- [What is being asked]: Your copy should match the entries below exactly, apart from the images.

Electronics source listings

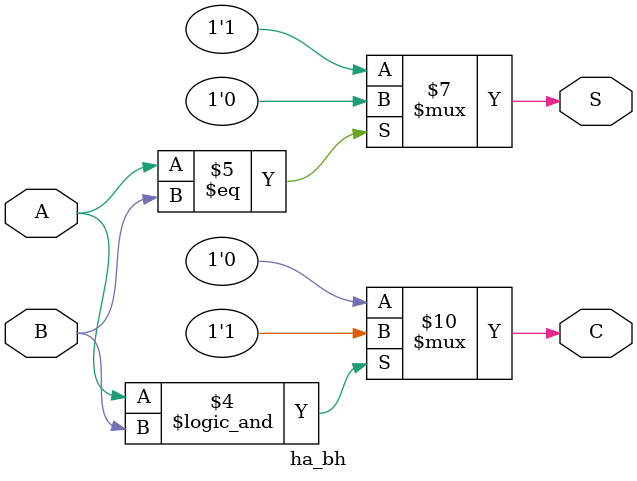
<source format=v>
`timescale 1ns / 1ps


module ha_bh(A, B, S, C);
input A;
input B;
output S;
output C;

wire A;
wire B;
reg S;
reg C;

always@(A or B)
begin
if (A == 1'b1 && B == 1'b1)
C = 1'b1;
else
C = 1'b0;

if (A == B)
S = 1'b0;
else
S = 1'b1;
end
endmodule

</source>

- [Result of the exercise]:
<source format=v>
`timescale 1ns / 1ps


module ha_bh(A, B, S, C);
input A;
input B;
output S;
output C;

wire A;
wire B;
reg S;
reg C;

always@(A or B)
begin
if (A == 1'b1 && B == 1'b1)
C = 1'b1;
else
C = 1'b0;

if (A == B)
S = 1'b0;
else
S = 1'b1;
end
endmodule

</source>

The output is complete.